Auch die Bürgerfraktion wolle, dass noch in diesem Jahr der Haushalt beschlossen wird. Dass der Beschluss wie ursprünglich geplant am 22. November fällt, sei aber fraglich: „Bisher hat Rot-Grün-Rot noch nichts vorgelegt“, erklärte Finanzexperte Blümel, der zugleich Veränderungsbedarf sieht: 25 Euro pro Einwohner Budget für die Stadtteile seien mit ihm nicht zu machen, kündigte er an.

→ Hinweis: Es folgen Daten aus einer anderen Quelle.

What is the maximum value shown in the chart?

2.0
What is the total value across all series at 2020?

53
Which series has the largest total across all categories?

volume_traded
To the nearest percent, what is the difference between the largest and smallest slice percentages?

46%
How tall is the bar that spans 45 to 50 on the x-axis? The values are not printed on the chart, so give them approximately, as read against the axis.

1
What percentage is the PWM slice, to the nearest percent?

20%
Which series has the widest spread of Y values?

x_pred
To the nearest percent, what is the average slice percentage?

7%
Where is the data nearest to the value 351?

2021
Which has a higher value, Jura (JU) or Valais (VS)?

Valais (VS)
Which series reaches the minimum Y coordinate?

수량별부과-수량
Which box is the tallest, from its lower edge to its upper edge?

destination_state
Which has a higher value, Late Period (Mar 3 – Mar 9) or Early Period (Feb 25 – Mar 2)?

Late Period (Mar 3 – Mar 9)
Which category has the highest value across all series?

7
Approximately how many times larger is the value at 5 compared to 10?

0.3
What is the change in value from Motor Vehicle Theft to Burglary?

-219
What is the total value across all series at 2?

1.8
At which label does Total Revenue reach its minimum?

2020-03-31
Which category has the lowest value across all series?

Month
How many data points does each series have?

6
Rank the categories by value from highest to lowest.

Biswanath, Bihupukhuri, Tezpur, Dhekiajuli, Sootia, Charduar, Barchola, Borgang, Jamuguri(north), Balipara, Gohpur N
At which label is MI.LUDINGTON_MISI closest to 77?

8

CDU-Fraktionsvorsitzender Jan Donhauser erklärte: „Wir müssen jetzt mit der neuen Situation umgehen. Wir sind als größte Fraktion im Stadtrat bereit, Gespräche zu führen.“ Linke-Fraktionsgeschäftsführer Thomas Feske sprach von einem „Rachefeldzug“ dreier Stadträte, die das Vertrauen der SPD verloren hätten, gegen ihre Partei. „Dies ist verantwortungslos.“ Grünen-Fraktionsvorsitzende Christiane Filius-Jehne wies darauf hin, dass Rot-Grün-Rot die stärkste politische Kraft im Stadtrat bleibt: „Oder will jemand mit Nazis und AfD einen Haushalt beschließen?“ Mit-Fraktionsvorsitzender Thomas Löser erklärte, er bedauere den Schritt und hoffe, dass es keinen Stillstand in Dresden gebe.

„Wir bedauern, dass alle drei aus verletzen Eitelkeiten die gemeinsame sozialdemokratische Sacharbeit für Dresden verlassen haben. Die sechs Mitglieder der SPD-Fraktion werden das sozialdemokratische Programm weiter und mit noch mehr Kraft verfolgen“, erklärte der SPD-Fraktionsvorstand. Die SPD habe bei der Aufstellung der Spitzenkandidaten für die Kommunalwahl die richtige Entscheidung getroffen.